Some of these questions strike me as aesthetic and fun to engage in and do not need justification for posing (e.g., ‘what is free will’ or ‘how do we know what we know?’), just as much as no one asks for a justification of “doing art”. Sometimes I come across beautifully constructed arguments on qualia or on free will or on modal realism etc., and although I often dislike that they retain and conceal epistemological foundations and the old platonic metaphysical dualisms of mind/body, subject/object, fact/value, absolute/relative, appearance/reality, discovered/invented—which I think we are better off abjuring lest it stretch to our general mode of thought—they are nevertheless harmless if we acknowledge them as nothing less than fun little riddles which Wittgenstein and Co. offered us a therapeutical escape away from.

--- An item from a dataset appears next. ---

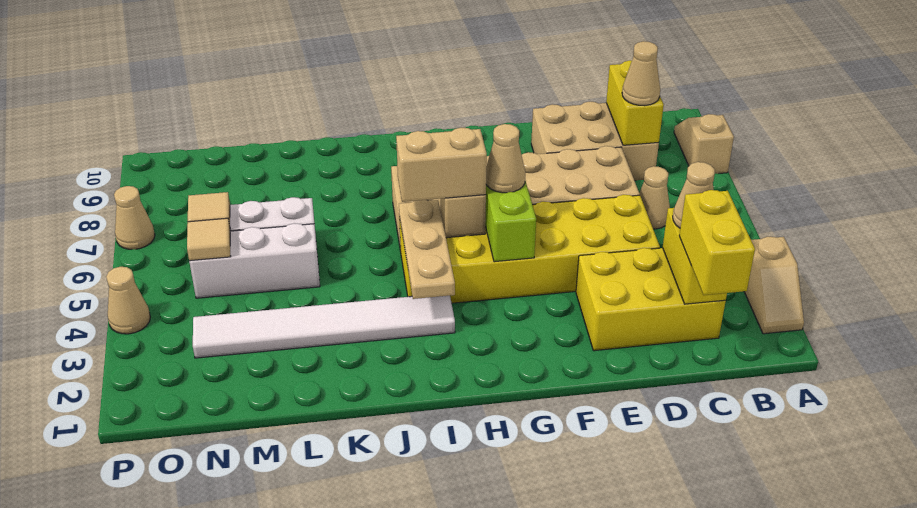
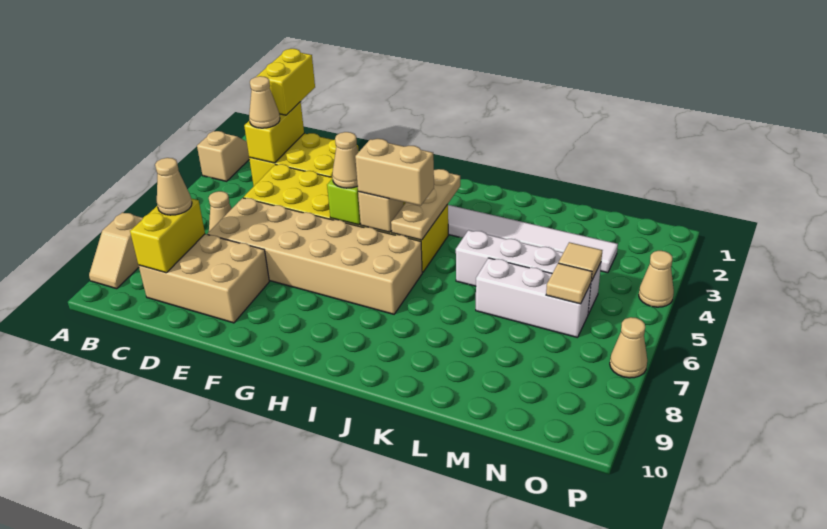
white 1x3 brick [189,223,320,298] -> white 1x4 brick [456,230,601,314]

But when they do in fact stretch into our general mode of thought and we start looking for essences in words to justify retaining old language games on the basis that they ‘correspond to Reality’ even when they cause unnecessary suffering to thousands of people, then we need to take a step back, re-evaluate, and start asking socially conscious meta-philosophical questions, such as ‘what is the goal of philosophy?’. I think, at this time, these meta-philosophical questions should be proffered much more frequently.
Philosophers can, and regularly do, go further posing riddles and retaining old language-games. They do so by proposing new ways of talking about current forms of life, demonstrating the possibility of imagining alternative ones, showing us that what we have now is just one option among many other possible options, and defamiliarising us with the present in hopes of a better future. Specifically, the kind of philosophy I am talking about is one that is irreducibly social and historically conscious, the type of philosophy that, as one example, the late-Foucault was nested in.

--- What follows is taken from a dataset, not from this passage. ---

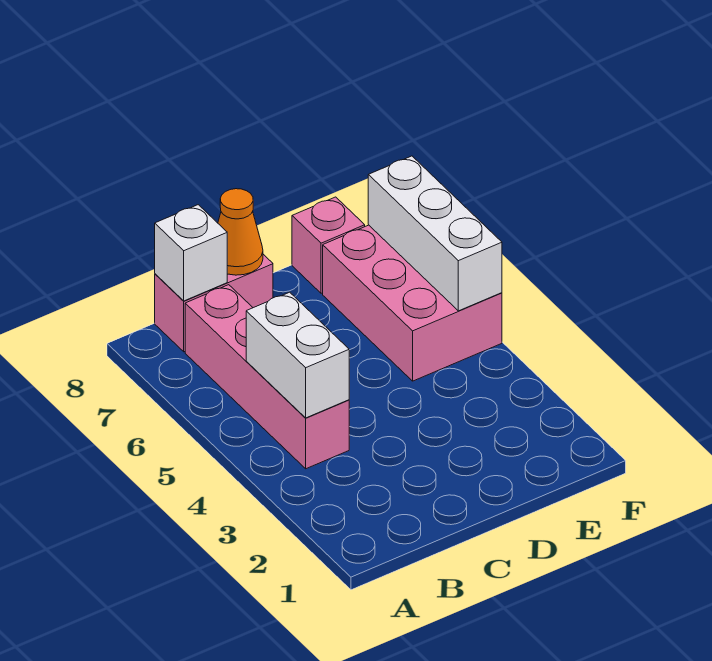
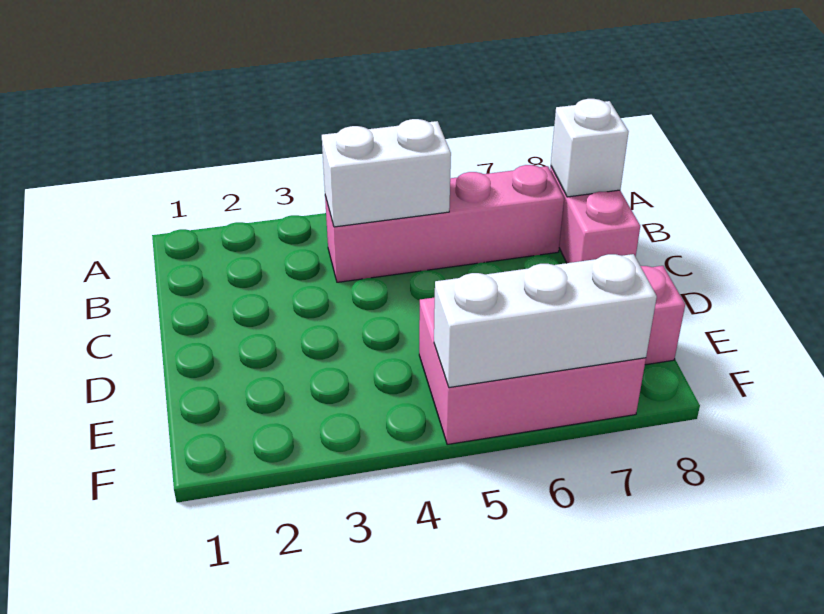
orange 1x1 cone [218,189,263,275] -> none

The same can be said about the ‘does God exist?’ debate. It is a bad question because “God is not known, he is not understood, he is used—sometimes as meat-purveyor, sometimes as moral support, sometimes as friend, sometime as an object of love. If he proves himself useful, the religious consciousness can ask no more than that. Does God really exist? How does he exist? What is he? are so many irrelevant questions. Not God, but life, more life, a larger, richer, more satisfying life, is, in the last analysis, the end of religion”. (James Henry Leuba, p.398)
To add: the sex-based gender theory lacks explanatory virtue in being unable to explain the phenomenon of gender dysphoria, such as when a biological male is distressed for being unable to grow a beard. It is likewise unable to explain the existence of transgender people (who are by now empirically well-documented) in which sex and gender do not match, other than to claim a conspiracy that thousands of adult humans across cultures and time are lying, or are confused despite their adamant convictions. (I am not implying a mind-body dualism by invoking the concept of ‘dysphoria’; all senses of ‘self’ bottom out in a socially constructed category).